Work order: Repeat every line below word for word, leaving the pictures out of your answer.

The data:
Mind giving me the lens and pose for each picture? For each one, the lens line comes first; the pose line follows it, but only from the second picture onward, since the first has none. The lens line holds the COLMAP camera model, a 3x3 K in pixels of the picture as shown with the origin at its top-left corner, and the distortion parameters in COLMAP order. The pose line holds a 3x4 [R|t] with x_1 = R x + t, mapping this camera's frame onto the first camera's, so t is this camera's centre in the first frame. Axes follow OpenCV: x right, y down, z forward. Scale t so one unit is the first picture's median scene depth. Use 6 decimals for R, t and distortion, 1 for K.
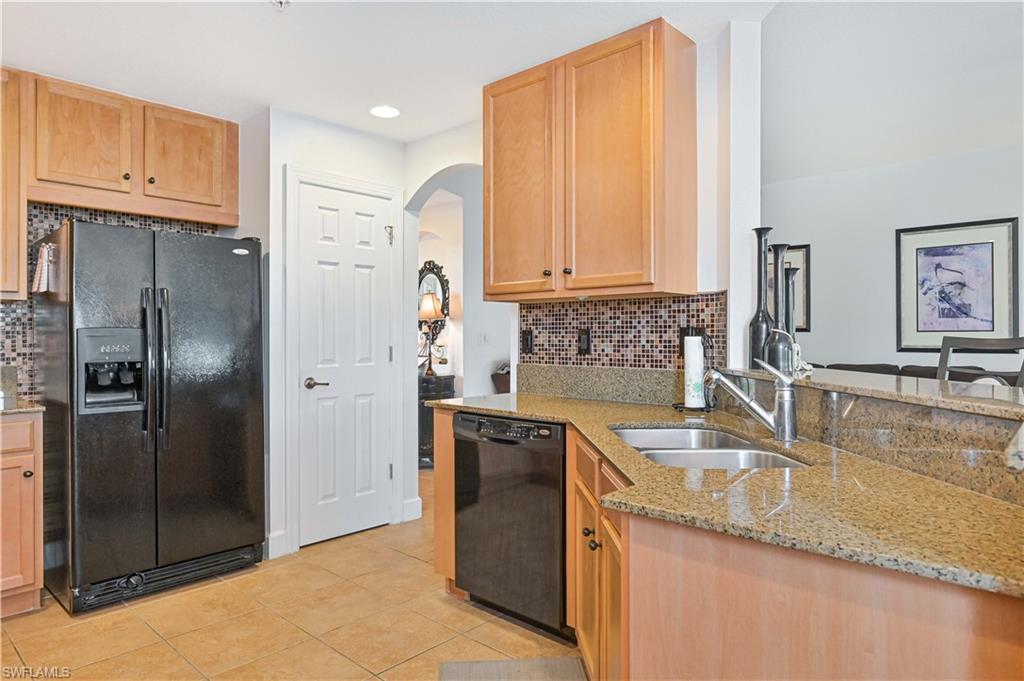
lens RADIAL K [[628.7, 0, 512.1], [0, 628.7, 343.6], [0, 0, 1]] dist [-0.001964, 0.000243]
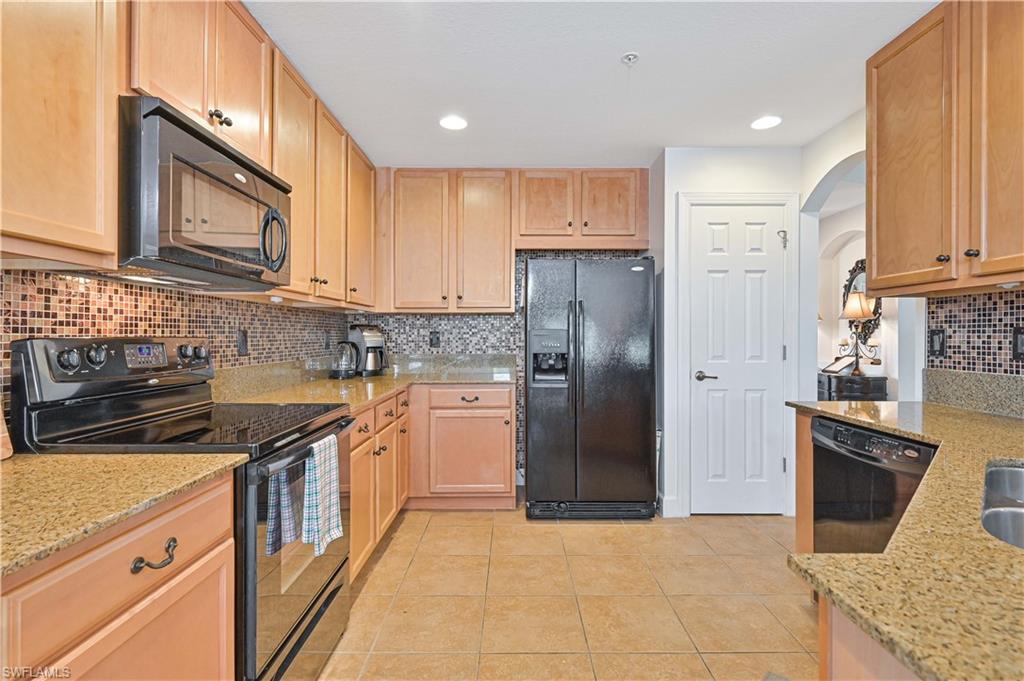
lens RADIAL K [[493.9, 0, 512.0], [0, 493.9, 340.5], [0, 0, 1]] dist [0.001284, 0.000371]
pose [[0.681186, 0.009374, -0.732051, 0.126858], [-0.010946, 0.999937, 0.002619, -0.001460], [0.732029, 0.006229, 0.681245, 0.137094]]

Your solution:
Mind giving me the lens and pose for each picture? For each one, the lens line comes first; the pose line follows it, but only from the second picture onward, since the first has none. The lens line holds the COLMAP camera model, a 3x3 K in pixels of the picture as shown with the origin at its top-left corner, and the distortion parameters in COLMAP order. The pose line holds a 3x4 [R|t] with x_1 = R x + t, mapping this camera's frame onto the first camera's, so t is this camera's centre in the first frame. Axes follow OpenCV: x right, y down, z forward. Scale t so one unit is the first picture's median scene depth. Use 6 decimals for R, t and distortion, 1 for K.
lens RADIAL K [[628.7, 0, 512.1], [0, 628.7, 343.6], [0, 0, 1]] dist [-0.001964, 0.000243]
lens RADIAL K [[493.9, 0, 512.0], [0, 493.9, 340.5], [0, 0, 1]] dist [0.001284, 0.000371]
pose [[0.681186, 0.009374, -0.732051, 0.126858], [-0.010946, 0.999937, 0.002619, -0.001460], [0.732029, 0.006229, 0.681245, 0.137094]]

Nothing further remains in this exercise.